I know I just made this “easy” guideline sound even more complicated, but as I mentioned before, it’s just a guideline. It might be easier to multiply by 1.5 and then just assume the answer is too slow by one stop, or take your best guess. There is no substitute for experience in this case.

Example

Here is a “real-world” example that will show you how the numbers are put together to give you an answer. I simulated these settings with my camera, so you can be sure that they’re pretty close, but as always, YMMV (Your Mileage May Vary).

I am working with my 50mm f/1.4 lens on the 5D (which is full-frame), so my effective focal length is always 50mm. That should make it a bit easier to explain.

Using Av, or Aperture Value mode, I set my aperture to f/1.4. My ISO is 100. I meter the scene and the camera tells me I need a shutter speed of 1/8 second to get the proper exposure. 1/8 is much larger than the reciprocal of my focal length (which is 1/50, right?) so I need a faster shutter speed.

Opening the aperture would give me more light, but it’s already as far open as it can go. I have two choices:

  • Add more light to the scene.
  • Increase my ISO sensitivity.

In most cases it’s not possible to add more light to the scene when you’re shooting in the field, so my only choice is to increase the ISO sensitivity. I set it to 800. Again I meter the scene. Now my camera tells me I need a shutter speed of 1/60. 1/60 is faster than 1/50, so according to the reciprocal rule, it should be OK to expose this photo.

Bear in mind the following caveats:

  • If your subject is moving, the reciprocal rule doesn’t help you too much. While it does give a pretty good estimate of the shutter speed necessary to counteract the shake of your hands while holding the camera, it doesn’t tell you anything about the shutter speed necessary to freeze any given moving subject.

  • People with a lot of dexterity have been able to take incredibly crisp images of moving subjects at long focal lengths without tripods simply because they are like photographic snipers. I’ve never had good luck with that.

Image Stabilization (IS) and Vibration Reduction (VR)

Thanks to tukangmoto for reminding me about these features!

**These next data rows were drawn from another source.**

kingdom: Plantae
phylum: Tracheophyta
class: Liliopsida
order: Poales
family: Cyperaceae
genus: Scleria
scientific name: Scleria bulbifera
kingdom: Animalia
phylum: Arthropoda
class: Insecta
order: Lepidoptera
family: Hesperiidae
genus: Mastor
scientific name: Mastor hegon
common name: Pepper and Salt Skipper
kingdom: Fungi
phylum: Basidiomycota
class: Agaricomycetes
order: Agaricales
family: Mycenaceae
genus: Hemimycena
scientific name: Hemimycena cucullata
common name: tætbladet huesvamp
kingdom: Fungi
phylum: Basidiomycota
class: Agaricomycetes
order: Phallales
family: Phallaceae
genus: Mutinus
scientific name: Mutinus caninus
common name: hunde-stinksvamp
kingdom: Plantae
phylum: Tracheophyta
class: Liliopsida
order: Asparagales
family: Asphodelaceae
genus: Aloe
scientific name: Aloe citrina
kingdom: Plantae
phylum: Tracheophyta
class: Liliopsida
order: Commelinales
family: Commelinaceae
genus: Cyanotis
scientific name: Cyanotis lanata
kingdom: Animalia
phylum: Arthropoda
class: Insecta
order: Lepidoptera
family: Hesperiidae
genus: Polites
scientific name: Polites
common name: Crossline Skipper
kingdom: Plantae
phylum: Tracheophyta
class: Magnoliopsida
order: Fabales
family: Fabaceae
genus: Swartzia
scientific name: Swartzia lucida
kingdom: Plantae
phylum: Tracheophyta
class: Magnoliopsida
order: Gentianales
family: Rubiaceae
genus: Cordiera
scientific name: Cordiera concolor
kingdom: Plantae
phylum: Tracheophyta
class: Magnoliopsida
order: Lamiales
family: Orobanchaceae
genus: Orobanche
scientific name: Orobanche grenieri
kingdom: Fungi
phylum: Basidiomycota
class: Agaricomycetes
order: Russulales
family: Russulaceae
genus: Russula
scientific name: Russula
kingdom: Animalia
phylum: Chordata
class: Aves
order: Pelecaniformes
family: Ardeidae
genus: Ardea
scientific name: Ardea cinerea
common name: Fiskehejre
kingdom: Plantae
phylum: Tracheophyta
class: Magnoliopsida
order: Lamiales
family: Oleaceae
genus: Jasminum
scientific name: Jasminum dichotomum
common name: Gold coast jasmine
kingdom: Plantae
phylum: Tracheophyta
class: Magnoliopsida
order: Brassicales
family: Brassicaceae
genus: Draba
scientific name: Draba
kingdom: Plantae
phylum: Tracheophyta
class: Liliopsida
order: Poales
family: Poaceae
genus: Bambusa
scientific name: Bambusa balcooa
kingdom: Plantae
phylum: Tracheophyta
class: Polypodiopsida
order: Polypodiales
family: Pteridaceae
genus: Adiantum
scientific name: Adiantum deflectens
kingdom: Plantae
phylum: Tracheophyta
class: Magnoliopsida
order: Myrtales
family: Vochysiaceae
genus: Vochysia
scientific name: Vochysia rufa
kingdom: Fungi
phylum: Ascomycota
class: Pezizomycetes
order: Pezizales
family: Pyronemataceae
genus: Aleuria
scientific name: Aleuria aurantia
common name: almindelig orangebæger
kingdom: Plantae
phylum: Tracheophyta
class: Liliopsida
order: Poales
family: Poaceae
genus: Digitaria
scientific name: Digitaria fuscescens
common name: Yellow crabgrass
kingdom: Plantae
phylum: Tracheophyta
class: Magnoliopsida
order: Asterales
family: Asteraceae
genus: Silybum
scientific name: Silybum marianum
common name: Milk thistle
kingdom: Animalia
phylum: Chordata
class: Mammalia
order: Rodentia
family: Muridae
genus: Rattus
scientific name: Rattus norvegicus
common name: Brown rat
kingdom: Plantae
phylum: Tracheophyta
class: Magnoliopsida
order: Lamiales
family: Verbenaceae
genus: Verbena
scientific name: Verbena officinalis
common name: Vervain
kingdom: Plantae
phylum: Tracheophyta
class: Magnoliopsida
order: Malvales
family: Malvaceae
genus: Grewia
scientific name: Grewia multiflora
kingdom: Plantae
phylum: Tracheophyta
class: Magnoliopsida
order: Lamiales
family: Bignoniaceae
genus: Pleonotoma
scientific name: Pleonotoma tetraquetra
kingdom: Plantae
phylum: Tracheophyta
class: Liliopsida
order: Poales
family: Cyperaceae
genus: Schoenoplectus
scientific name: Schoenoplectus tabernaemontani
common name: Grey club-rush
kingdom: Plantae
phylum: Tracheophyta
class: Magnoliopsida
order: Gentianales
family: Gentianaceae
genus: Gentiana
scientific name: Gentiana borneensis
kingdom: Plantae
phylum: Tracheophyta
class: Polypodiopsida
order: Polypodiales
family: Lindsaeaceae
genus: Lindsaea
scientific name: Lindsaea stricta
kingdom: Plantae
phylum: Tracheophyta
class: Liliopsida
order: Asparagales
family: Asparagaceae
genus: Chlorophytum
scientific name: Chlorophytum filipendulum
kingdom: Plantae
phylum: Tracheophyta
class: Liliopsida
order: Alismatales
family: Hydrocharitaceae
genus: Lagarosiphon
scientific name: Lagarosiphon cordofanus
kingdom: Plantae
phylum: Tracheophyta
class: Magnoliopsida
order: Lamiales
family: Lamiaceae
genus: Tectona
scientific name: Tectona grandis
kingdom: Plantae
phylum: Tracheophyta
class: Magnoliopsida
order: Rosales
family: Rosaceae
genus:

The two major camera manufacturers, Canon and Nikon, produce lenses with technology designed to help you with the specific problem of camera shake, which they call IS and VR, respectively. Other camera manufacturers, such as Olympus, Minolta, and Sony, have built this feature into their camera bodies as well.

I don’t know the specifics of the system outside of the Canon world, but Canon claims that using one of their IS lenses will allow your shutter speed to be two stops slower than this rule would tell you. When we say “stops,” we basically mean two notches down on your camera’s scale. With their latest generation IS, Canon claims that three stops should be possible, but as always, it’s better to play it safe, especially when using this rule, because it’s an estimate.

If you are using an IS- or VR-equipped camera or lens (with that feature turned on, of course!), you should be safe to achieve a shutter speed one stop slower than the rule tells you to. In other words, if the rule estimates 1/125th is fast enough, you can probably get by at 1/60th (each full stop in the shutter scale is about half as long or twice as long, depending on which direction you’re moving in; see the Tedious Explanation of the f/stop.)